EXTRACTED INFORMATION -
======
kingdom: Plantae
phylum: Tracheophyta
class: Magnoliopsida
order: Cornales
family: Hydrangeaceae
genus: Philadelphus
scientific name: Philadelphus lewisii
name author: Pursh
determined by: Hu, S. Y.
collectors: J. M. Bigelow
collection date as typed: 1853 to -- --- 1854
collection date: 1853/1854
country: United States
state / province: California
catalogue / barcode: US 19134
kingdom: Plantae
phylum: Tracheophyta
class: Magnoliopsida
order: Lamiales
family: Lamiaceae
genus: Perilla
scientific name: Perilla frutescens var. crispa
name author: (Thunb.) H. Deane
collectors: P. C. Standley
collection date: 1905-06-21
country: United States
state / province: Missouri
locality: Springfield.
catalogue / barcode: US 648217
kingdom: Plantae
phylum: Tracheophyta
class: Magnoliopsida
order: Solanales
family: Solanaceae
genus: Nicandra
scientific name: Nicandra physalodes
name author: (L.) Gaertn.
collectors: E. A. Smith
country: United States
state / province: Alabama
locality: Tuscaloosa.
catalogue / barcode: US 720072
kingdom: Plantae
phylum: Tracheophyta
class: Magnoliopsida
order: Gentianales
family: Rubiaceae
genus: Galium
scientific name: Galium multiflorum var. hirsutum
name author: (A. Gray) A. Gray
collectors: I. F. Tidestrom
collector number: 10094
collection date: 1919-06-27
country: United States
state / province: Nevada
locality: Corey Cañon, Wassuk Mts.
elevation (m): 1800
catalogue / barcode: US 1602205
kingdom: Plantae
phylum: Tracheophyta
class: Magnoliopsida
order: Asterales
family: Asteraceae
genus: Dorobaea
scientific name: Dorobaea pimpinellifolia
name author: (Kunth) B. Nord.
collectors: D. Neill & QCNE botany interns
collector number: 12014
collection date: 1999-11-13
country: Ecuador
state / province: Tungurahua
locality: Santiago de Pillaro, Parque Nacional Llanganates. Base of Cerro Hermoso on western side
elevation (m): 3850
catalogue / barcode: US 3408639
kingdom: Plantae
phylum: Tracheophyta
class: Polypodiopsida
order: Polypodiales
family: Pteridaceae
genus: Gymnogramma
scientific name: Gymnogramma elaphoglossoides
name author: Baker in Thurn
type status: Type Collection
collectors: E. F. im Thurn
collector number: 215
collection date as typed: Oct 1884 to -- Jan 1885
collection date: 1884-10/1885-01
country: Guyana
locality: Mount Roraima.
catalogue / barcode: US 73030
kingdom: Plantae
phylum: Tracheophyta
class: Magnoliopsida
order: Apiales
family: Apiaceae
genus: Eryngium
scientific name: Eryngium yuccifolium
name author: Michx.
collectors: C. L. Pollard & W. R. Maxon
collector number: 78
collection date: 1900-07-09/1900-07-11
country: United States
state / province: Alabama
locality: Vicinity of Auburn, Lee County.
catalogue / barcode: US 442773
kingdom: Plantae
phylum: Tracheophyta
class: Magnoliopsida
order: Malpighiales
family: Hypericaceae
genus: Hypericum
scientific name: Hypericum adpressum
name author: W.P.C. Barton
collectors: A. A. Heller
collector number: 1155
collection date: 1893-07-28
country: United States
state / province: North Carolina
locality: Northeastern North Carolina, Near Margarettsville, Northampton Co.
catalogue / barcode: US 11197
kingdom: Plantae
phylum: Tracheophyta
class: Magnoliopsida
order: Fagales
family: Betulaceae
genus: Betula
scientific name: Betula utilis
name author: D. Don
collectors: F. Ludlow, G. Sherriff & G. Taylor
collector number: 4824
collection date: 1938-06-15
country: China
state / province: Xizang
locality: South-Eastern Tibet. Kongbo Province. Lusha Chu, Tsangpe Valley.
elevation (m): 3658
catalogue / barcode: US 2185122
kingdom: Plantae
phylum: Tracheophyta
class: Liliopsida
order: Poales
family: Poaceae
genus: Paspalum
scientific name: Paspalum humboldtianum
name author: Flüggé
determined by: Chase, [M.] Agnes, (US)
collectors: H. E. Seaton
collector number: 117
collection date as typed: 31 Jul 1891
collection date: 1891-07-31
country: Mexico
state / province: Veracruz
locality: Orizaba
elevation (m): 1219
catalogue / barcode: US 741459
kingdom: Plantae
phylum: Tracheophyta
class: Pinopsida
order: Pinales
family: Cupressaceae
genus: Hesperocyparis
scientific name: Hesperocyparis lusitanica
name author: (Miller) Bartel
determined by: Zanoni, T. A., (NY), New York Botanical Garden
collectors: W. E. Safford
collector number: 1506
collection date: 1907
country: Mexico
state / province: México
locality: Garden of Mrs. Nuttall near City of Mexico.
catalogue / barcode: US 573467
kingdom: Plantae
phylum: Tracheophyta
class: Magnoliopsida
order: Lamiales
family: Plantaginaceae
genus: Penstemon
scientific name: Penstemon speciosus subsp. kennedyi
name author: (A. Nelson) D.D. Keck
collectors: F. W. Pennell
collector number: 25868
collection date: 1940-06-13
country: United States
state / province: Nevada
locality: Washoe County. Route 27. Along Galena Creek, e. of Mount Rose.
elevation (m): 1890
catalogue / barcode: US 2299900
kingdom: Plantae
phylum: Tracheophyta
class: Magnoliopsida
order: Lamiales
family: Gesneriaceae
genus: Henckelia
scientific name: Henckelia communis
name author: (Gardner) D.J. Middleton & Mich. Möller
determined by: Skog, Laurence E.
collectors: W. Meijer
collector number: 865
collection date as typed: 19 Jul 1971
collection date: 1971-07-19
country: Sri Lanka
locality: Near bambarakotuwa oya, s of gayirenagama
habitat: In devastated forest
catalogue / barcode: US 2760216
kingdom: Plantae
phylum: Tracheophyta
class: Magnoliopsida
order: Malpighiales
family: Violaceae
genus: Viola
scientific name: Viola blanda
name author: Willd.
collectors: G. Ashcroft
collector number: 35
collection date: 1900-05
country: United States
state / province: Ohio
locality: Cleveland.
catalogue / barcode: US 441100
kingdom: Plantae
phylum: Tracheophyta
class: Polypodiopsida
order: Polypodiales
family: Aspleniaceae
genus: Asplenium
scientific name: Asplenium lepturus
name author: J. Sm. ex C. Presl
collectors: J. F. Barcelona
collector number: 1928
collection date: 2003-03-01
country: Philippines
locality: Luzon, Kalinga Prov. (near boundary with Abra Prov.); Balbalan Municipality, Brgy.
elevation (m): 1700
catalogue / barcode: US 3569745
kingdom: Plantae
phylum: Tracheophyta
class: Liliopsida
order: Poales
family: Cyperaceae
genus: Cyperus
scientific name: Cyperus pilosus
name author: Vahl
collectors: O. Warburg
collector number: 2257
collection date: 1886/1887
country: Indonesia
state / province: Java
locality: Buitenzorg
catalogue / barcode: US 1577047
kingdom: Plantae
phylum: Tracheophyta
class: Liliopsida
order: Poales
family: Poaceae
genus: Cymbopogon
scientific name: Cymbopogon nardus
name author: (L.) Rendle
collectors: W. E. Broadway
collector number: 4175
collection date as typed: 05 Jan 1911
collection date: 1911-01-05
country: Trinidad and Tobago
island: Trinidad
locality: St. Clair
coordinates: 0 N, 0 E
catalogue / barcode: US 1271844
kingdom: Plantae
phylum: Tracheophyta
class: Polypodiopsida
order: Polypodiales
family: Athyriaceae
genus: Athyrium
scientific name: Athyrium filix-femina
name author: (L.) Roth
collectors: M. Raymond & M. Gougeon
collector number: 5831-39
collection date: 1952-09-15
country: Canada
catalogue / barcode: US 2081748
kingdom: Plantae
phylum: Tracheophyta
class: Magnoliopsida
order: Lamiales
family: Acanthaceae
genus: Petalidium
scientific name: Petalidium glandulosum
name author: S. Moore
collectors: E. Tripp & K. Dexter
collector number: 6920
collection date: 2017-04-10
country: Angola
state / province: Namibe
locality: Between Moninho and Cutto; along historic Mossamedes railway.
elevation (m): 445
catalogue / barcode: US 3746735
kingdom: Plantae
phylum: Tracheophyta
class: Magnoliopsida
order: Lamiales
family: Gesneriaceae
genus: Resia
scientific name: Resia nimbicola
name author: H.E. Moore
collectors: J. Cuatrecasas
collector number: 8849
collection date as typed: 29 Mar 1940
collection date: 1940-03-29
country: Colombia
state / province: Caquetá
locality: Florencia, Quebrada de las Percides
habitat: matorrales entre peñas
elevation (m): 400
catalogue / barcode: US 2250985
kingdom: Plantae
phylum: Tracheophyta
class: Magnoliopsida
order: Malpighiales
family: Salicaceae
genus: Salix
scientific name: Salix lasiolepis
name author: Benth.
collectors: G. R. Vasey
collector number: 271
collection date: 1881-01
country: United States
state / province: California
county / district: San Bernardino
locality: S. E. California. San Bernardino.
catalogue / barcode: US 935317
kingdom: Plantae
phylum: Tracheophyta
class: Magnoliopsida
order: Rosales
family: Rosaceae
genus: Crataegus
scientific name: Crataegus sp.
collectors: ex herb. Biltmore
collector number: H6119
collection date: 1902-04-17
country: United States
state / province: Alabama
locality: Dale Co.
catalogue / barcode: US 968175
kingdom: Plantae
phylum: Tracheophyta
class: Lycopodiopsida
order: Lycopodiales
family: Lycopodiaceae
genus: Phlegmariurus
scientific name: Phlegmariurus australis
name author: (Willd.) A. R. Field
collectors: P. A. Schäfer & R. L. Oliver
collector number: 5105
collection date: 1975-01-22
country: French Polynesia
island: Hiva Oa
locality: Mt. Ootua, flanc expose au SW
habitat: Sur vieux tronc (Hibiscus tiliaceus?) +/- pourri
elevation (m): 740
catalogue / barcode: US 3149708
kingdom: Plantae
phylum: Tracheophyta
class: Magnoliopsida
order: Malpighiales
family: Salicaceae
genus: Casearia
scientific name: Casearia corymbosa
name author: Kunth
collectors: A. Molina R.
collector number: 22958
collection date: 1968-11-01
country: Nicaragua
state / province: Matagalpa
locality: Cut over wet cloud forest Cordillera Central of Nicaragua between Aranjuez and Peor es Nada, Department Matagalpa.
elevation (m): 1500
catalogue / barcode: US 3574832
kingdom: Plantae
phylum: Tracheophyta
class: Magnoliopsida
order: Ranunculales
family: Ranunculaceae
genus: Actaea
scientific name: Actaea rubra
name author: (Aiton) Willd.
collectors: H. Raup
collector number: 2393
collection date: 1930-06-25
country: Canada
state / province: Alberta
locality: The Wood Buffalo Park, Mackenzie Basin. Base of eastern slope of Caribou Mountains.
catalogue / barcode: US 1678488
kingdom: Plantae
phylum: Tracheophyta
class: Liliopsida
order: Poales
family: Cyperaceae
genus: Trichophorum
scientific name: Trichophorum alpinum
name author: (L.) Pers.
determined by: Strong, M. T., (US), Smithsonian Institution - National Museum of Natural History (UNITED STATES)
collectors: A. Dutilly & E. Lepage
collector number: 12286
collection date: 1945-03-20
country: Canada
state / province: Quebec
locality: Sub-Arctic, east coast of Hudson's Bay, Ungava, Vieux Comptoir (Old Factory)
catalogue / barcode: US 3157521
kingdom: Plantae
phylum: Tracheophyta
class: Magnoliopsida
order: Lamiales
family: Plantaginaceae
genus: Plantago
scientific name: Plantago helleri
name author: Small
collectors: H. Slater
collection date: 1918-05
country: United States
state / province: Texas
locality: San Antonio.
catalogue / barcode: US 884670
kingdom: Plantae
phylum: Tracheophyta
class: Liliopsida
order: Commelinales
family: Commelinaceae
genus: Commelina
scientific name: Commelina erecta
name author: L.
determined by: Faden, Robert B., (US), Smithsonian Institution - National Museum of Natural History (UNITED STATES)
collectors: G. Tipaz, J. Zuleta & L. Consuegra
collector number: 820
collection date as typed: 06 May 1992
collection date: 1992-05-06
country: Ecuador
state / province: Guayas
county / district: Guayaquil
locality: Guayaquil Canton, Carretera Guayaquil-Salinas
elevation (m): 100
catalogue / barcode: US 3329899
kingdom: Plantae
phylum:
======
SHORT PROBLEM - Arrange the listing's lines as a numbered list, starting with the first line of the listing and ending with the line that contains "collection date: 1853/1854", both included. Omit any blank lines.

RESULT -
1. kingdom: Plantae
2. phylum: Tracheophyta
3. class: Magnoliopsida
4. order: Cornales
5. family: Hydrangeaceae
6. genus: Philadelphus
7. scientific name: Philadelphus lewisii
8. name author: Pursh
9. determined by: Hu, S. Y.
10. collectors: J. M. Bigelow
11. collection date as typed: 1853 to -- --- 1854
12. collection date: 1853/1854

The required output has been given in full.